The transcriptome analysis showed that these Kunitz peptides were differentially expressed in the different developmental stages of E. granulosus (Table 2). All the inhibitors, except EG_09006, were expressed in one or 4 stages of E. granulosus with some being highly and differentially expressed in one or two stages.EG_03480 (extra), EG_03481 (intra), EG_07242 (extra), EG_07243 (intra), EG_07244 (intra), EG_08716 (extra), EG_08720 (extra), EG_09490 (extra) and EG_10096 (extra) were significantly highly expressed in the adult worm stage (Table 2 and Additional file 1: Table S1). EG_08716 is an extracellular protease inhibitor and has 42 predicted GOs, including cytoplasmic vesicle for neuromuscular process controlling balance, ionotropic glutamate receptor signaling pathway, regulation of the activity of epidermal growth factor receptor and synapse, regulation of mitotic cell cycle and translation and cellular copper and calcium ion homeostasis (Additional file 1: Table S1). The expression analysis indicated that this gene may play an important role in adult worm development and against host protease attack. EG_07244 is also an endopeptidase, indicating that the protein has two functions, as a peptidase and as a protease inhibitor in adult worms.
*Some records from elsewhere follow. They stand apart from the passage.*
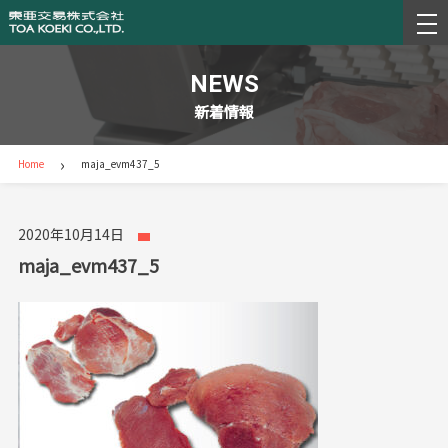
NEWS
新着情報
›
Home
maja_evm437_5
2020年10月14日
maja_evm437_5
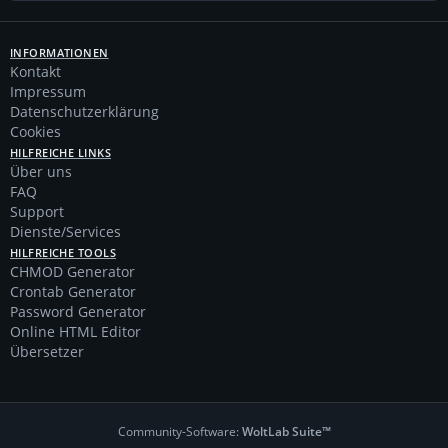
INFORMATIONEN
Kontakt
Impressum
Datenschutzerklärung
Cookies
HILFREICHE LINKS
Über uns
FAQ
Support
Dienste/Services
HILFREICHE TOOLS
CHMOD Generator
Crontab Generator
Password Generator
Online HTML Editor
Übersetzer
Community-Software:
WoltLab Suite™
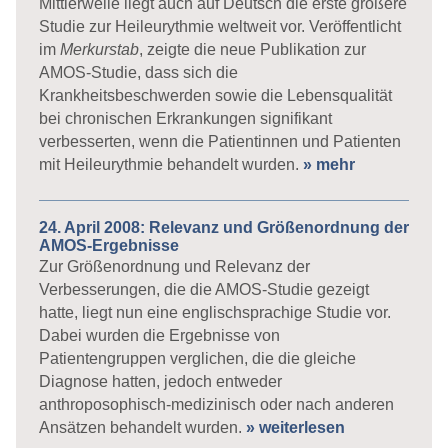
Mittlerweile liegt auch auf Deutsch die erste größere
Studie zur Heileurythmie weltweit vor. Veröffentlicht
im
Merkurstab
, zeigte die neue Publikation zur
AMOS-Studie, dass sich die
Krankheitsbeschwerden sowie die Lebensqualität
bei chronischen Erkrankungen signifikant
verbesserten, wenn die Patientinnen und Patienten
mit Heileurythmie behandelt wurden.
» mehr
24. April 2008: Relevanz und Größenordnung der
AMOS-Ergebnisse
Zur Größenordnung und Relevanz der
Verbesserungen, die die AMOS-Studie gezeigt
hatte, liegt nun eine englischsprachige Studie vor.
Dabei wurden die Ergebnisse von
Patientengruppen verglichen, die die gleiche
Diagnose hatten, jedoch entweder
anthroposophisch-medizinisch oder nach anderen
Ansätzen behandelt wurden.
» weiterlesen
EG_08721 is an extracellular inhibitor and was differentially highly expressed in the oncosphere compared with the other stages, indicating this protease inhibitor plays an important role in oncosphere biology, the only stage for primarily infection and EG_08721 may play an important role in oncosphere against host protease attack which may be a candidate for vaccine development.
Although we activated PSC with pepsin, only three KDPIs (EG_01779 EG_05317 and EG_07944) were slightly elevated in this stage. Importantly, we found that EG_09490, EG_09268 and EG_09490 were highly expressed in the cyst membrane and the proteins expressed by these genes may be potential targets for drug development.